U.S. stocks rose on Tuesday after encouraging earnings reports from economic bellwether United Parcel Service and industrial conglomerate Emerson Electric.

UPS , considered a bellwether because it handles a big chunk of U.S. shipping, reported a drop in fourth-quarter profit but forecast a sharp increase in 2010 earnings. Its stock rose 0.4 percent to $58.64.

The S&P 500 is up for a second straight day after falling 6.2 percent in the last three weeks of January.

Exposure to emerging markets helped industrials Cummins Inc and Emerson Electric Co post rosy quarterly earnings.

Cummins stock jumped 7.1 percent to $50.25, and Emerson added 7.8 percent to $45.78. The S&P industrial sector <.GSPI> rose 1.3 percent.

This whole earnings season is all about, 'Is there top-line growth,' and some companies are showing it, said Frank Ingarra, portfolio manager at Hennessy Funds in Stamford, Connecticut.

This will help us going forward because if companies grow their top line, they will hire some more employees to drive sales and orders.

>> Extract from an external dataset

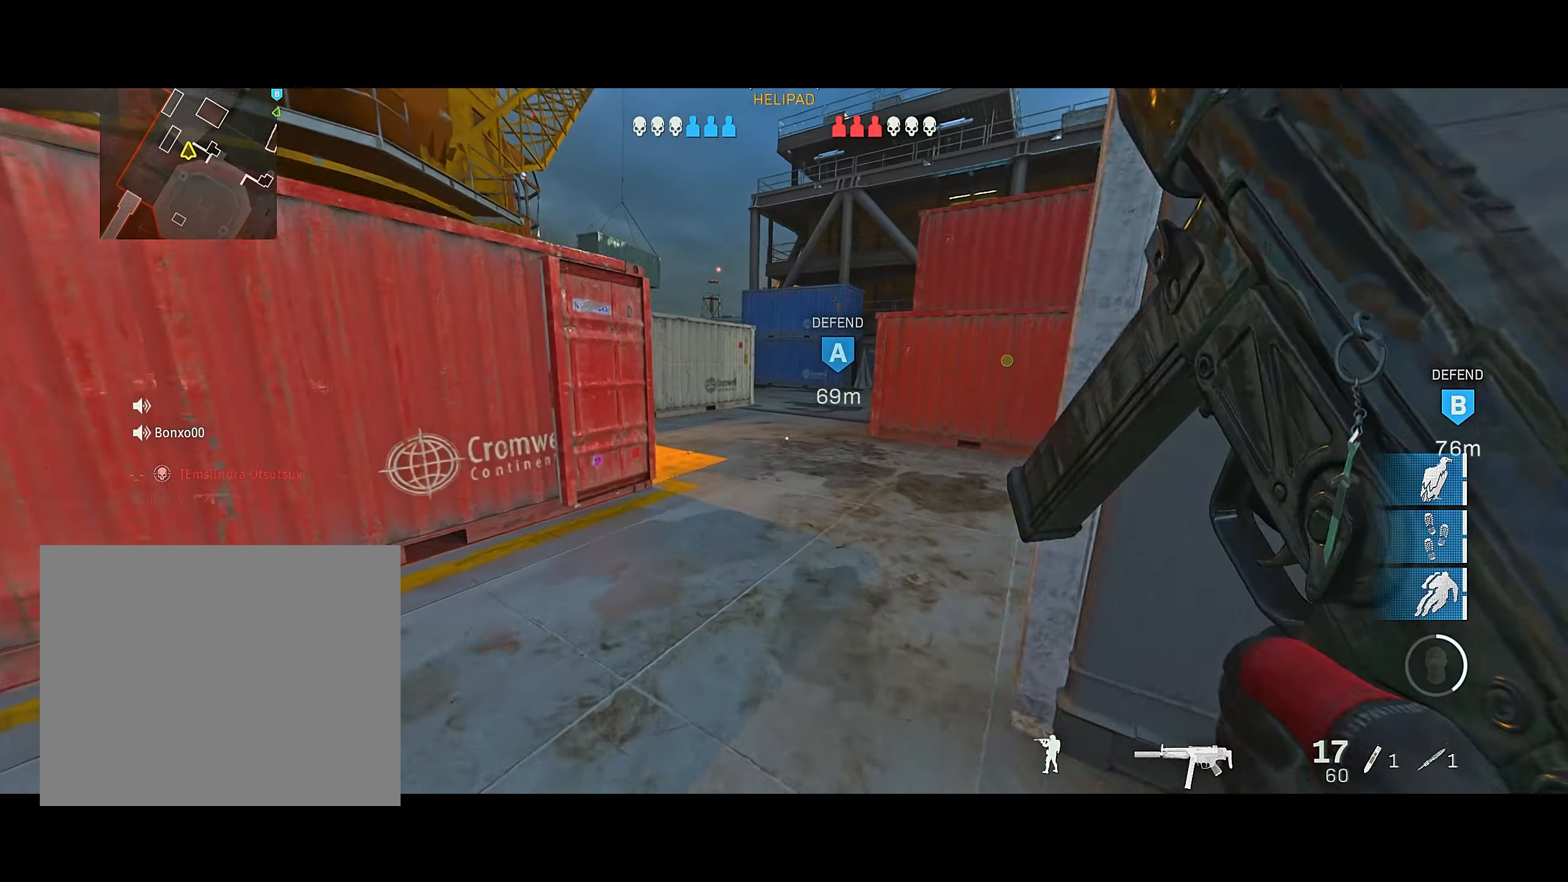
{"buttons": [], "left_stick": "up", "right_stick": "center", "button_events": [[200, "CIRCLE", "down"], [284, "CIRCLE", "up"], [417, "CIRCLE", "down"], [484, "CIRCLE", "up"]]}
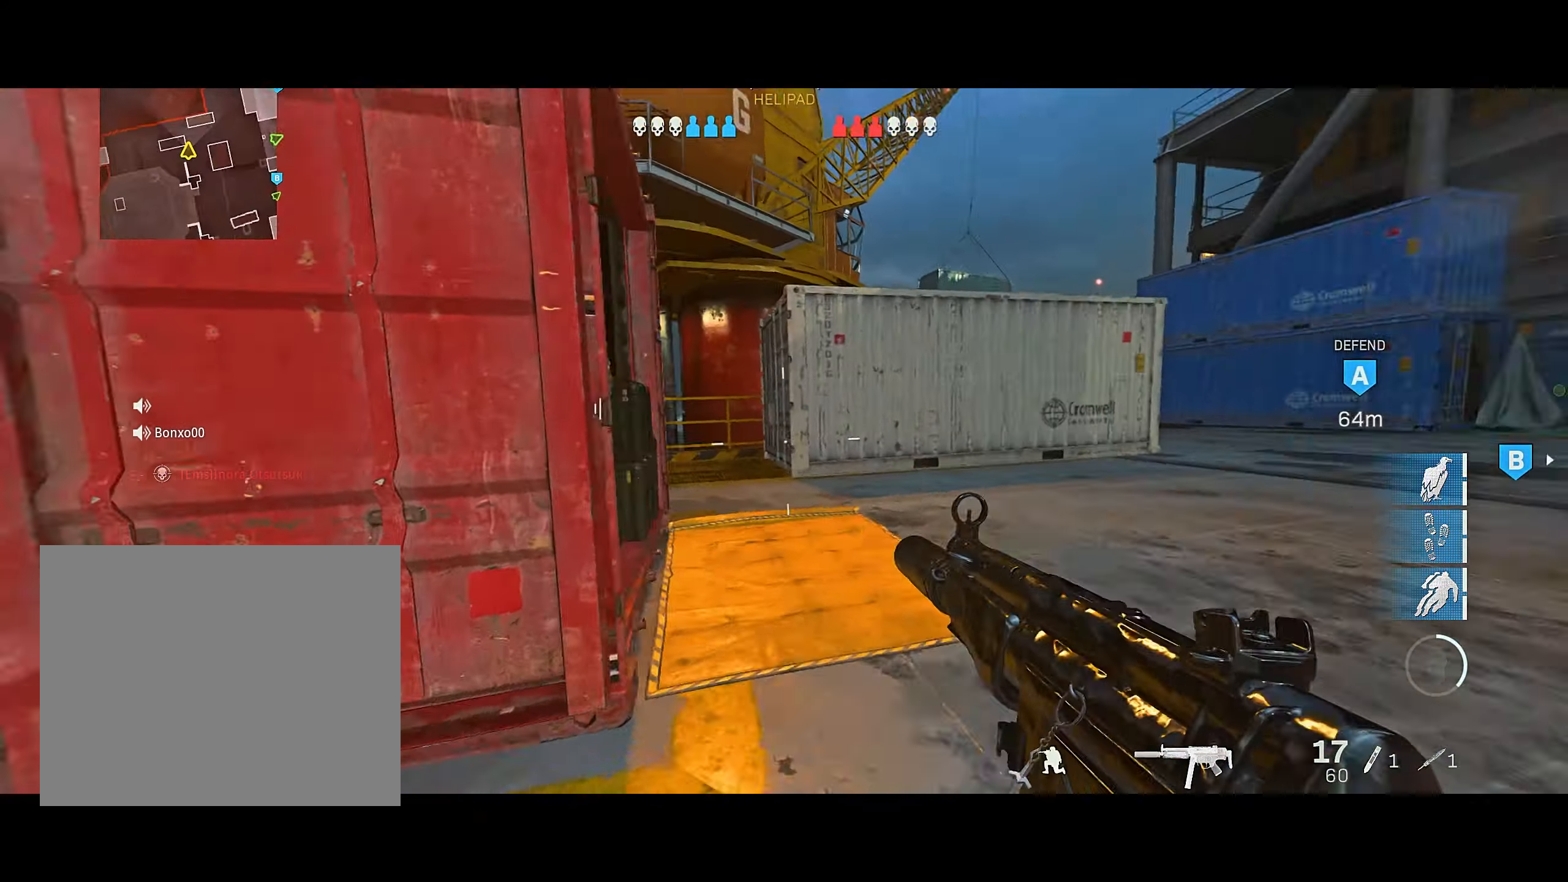
{"buttons": [], "left_stick": "up", "right_stick": "center", "button_events": [[50, "CROSS", "down"], [117, "CROSS", "up"]]}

The Dow Jones industrial average <.DJI> gained 70.66 points, or 0.69 percent, to 10,256.19. The Standard & Poor's 500 Index <.SPX> added 7.80 points, or 0.72 percent, to 1,096.99. The Nasdaq Composite Index <.IXIC> was up 5.86 points, or 0.27 percent, to 2,177.06.

On the economic front, pending sales of previously owned U.S. homes edged up as expected in December, which could help calm fears of renewed weakness in the troubled sector.

Homebuilder D.R. Horton Inc jumped 8 percent to $12.84 after posting its first quarterly profit in almost three years, while the Dow Jones home construction index <.DJUSHB> advanced 5.7 percent.

Amazon.com Inc slid for a second straight day, falling nearly 3 percent and weighing down the Nasdaq. Traders feared a pricing battle it lost with publisher Macmillan could hurt sales volume growth for its Kindle e-reader.

Investors will also watch White House adviser Paul Volcker's testimony before a Senate panel. He's expected to urge lawmakers to curb risks taken by large banks, according to testimony obtained by Reuters. His comments could move bank stocks, which tumbled when reports on the proposal broke last month.

JPMorgan Chase & Co , up 1.9 percent to $40.38, was a top boost to the Dow industrials.

If (Volcker) backs off a little bit, or if people gain confidence (the proposal) is not going to be as pointed as it seemed when it was first announced, then maybe that will help the banks, said Peter Boockvar, equity strategist at Miller Tabak & Co in New York.